Достопочтенный Сэр, в подтверждение того, что Вы намерены помочь Ее Милости, советую Вам нанести визит в адвокатскую контору Уильям Крейг и сыновья по адресу Уайн-Оффис-корт, Londres, для получения инструкции о Вашем путешествии. Они выдать Вам в дорогу 500 фунтов в золоте и пр. Дальнейшие выплаты будет производиться по мере необходимости.
Сэр, Ее Милость повелевать мне завершить письмо уверениями в самом ее глубочайшем дружеском расположении и в нетерпении удовольствия видеть Вас снова.

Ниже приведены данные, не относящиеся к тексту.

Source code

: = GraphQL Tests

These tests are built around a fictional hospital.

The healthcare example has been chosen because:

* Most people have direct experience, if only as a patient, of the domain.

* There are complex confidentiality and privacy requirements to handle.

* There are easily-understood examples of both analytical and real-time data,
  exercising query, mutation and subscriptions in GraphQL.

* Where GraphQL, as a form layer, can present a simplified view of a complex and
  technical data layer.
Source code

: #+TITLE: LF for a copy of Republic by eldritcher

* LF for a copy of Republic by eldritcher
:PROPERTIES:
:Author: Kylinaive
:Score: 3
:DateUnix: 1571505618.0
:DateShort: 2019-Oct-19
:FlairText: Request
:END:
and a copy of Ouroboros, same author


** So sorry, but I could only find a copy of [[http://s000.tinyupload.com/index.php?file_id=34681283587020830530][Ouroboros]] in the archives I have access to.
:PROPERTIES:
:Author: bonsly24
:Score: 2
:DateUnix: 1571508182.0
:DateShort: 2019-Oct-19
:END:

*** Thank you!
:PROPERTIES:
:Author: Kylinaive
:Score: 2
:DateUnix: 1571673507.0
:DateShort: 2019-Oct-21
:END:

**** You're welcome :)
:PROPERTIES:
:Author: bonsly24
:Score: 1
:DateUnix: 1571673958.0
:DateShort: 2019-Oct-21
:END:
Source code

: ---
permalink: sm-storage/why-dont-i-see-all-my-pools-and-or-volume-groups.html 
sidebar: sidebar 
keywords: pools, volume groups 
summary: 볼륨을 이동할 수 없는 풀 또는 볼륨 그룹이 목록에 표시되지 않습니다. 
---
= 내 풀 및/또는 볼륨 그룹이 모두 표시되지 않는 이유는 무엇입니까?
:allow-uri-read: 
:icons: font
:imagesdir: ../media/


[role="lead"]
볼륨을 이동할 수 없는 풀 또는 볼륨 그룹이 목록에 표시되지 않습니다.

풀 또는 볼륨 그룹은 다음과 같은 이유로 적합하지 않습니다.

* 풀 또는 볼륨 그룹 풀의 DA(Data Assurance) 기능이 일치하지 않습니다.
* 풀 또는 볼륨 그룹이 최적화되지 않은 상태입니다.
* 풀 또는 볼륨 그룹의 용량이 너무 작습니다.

Соглашайтесь, уважаемый Сэр, и т. д.,
Первой моей мыслью было, что это шутка, сыгранная кем-то, кто не совсем в ладах с головой. Совершенная чепуха: у меня не было ни малейшего представления, кто такая эта «Gr"afin de Landsfeld»или где находится этот «Minga». Но перечитав письмо несколько раз, я поймал себя на мысли, что будь это подделка, автор постарался бы исковеркать английский язык значительно сильнее и не потрудился бы написать некоторые из предложений без грубых ошибок.
Но если письмо настоящее, то какого дьявола, оно означает? Что это за служба такая (без труда и затрат, заметьте) ради которой некая иностранная титулованная особа готова отвалить мне пятьсот фунтов, и это только в виде первого платежа?
Добрых минут двадцать я глядел на эту штуку, и чем больше думал, тем меньше мне все это нравилось. Уж если я и выучился чему-нибудь за свою треклятую жизнь, так это правилу, что никто, как бы он ни был богат, не станет платить за просто так, и чем больше затраты, тем поганее окажется дельце. Кому-то, пришел я к выводу, хочется крепко насолить старине Флэши, вот только хоть убей не пойму за что. Я не находил в себе качеств, способных пригодиться в делах «самого деликатного свойства» за исключениям таланта к языками и верховой езде. И тут ни слова не говорилось о страшных опасностях, где мог бы пригодиться мой предполагаемый героизм. Да, я оказался в совершеннейшем тупике.
Я всегда старался хранить попавшие мне в руки иностранные книги и памфлеты, такое у меня было хобби, и поскольку наиболее вероятным казалось предположение, что автором является немец, мне не составило труда найти словарь. Оказалось, что «Minga» это диалектное написание города Мюнхена, что в Баварии. Никого знакомых у меня там не было, тем более какой-то «Grafin» или графини; говоря по правде, я вообще из немцев мало кого знал, в Германии никогда не был, и мое знакомство с немецким языком ограничивалось несколькими досужими часами, проведенными несколько лет назад за грамматикой.
Как ни крути, оставался один-единственный способ разгадать эту загадку, так что я отправился на Уайн-Оффис-корт и разыскал контору «Уильям Крейг и сыновья». Я был наполовину готов к тому, что они пошлют меня куда подальше, но нет: меня встретили такими поклонами и расшаркиваньем: «прошу сюда, сэр, прошу туда, сэр», будто я был настоящий герцог. Это озадачило меня еще больше. Молодой мистер Крейг усадил меня в кресло; это был скользкий, довольно спортивного вида тип в синем сюртуке и с пышной гривой темных волос — совсем не похож на этих адвокатов из Сити. Когда я показал ему письмо и потребовал рассказать, что ему обо всем этом известно, он одарил меня понимающей улыбкой.